Request — For the word "Trust", determine how many lines of the entries below contain it, and give only that number.

Saved data entries:
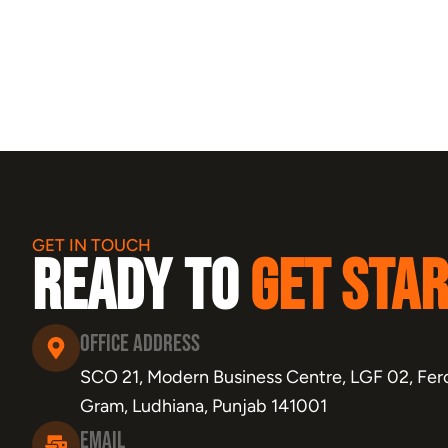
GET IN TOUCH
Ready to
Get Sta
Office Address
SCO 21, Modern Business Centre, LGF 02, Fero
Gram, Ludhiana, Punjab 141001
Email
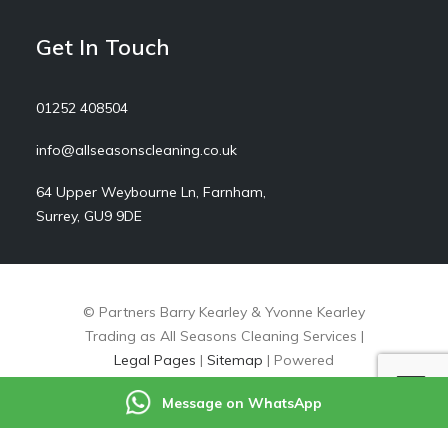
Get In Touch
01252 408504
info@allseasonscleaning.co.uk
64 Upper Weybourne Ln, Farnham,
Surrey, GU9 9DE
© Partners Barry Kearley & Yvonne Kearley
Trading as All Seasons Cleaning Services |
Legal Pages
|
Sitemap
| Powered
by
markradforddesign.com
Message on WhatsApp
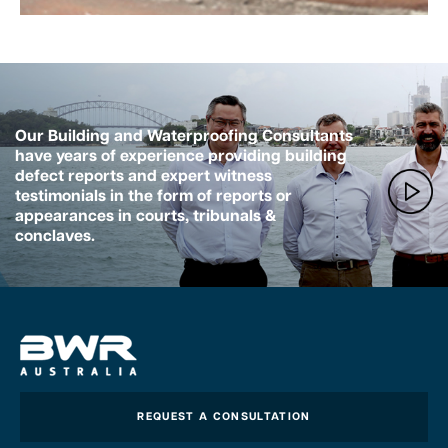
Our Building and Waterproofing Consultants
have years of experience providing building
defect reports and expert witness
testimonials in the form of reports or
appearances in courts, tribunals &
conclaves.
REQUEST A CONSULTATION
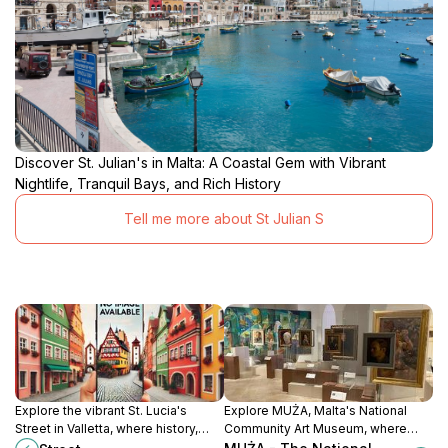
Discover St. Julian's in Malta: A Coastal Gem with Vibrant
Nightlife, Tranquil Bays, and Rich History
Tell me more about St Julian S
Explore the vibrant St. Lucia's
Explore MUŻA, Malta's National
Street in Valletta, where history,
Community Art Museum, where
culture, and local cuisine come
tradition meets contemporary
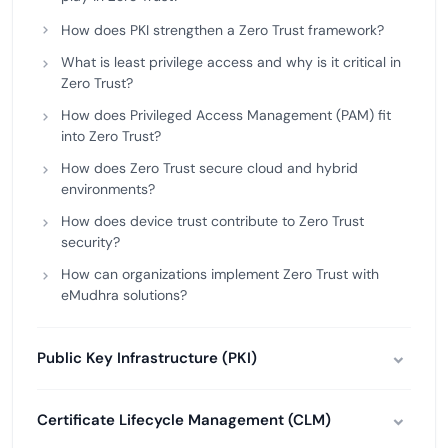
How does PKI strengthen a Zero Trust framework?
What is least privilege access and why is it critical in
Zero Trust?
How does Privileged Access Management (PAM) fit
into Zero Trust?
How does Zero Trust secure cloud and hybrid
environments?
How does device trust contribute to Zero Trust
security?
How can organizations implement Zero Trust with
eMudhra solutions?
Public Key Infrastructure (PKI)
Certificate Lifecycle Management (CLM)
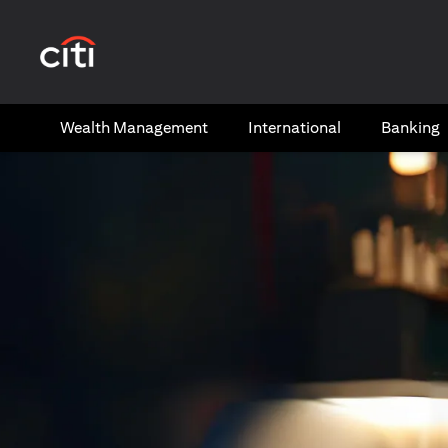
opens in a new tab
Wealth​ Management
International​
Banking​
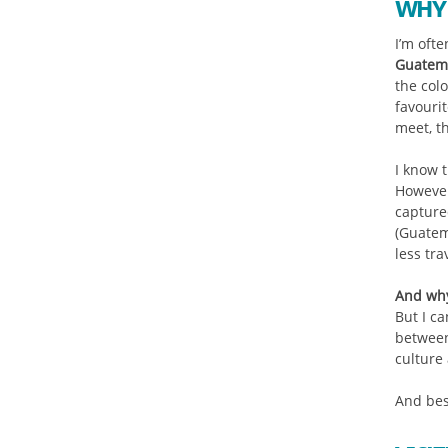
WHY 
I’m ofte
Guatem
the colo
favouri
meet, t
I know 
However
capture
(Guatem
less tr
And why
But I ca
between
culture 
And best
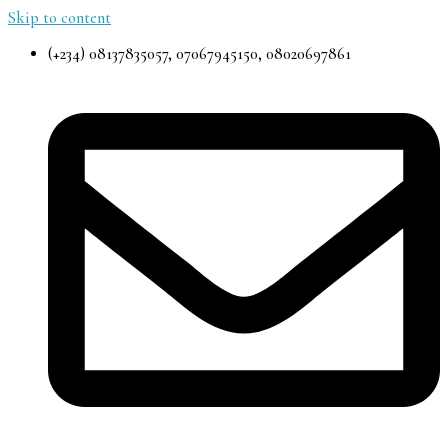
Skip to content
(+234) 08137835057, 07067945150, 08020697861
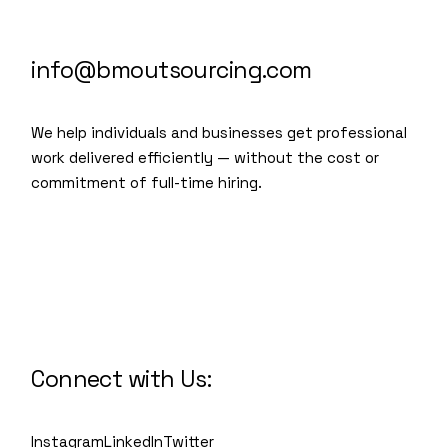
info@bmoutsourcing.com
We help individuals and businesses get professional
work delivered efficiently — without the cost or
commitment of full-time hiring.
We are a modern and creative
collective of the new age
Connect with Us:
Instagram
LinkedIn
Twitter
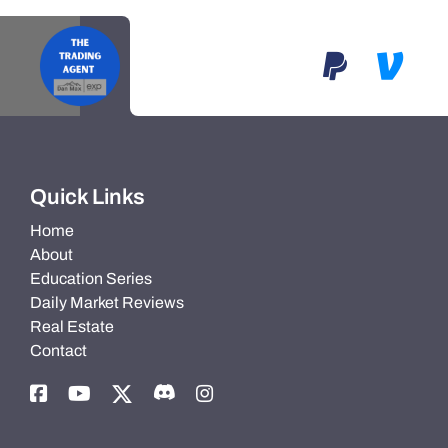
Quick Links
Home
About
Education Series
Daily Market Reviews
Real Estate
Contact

Solution to the exercise — 6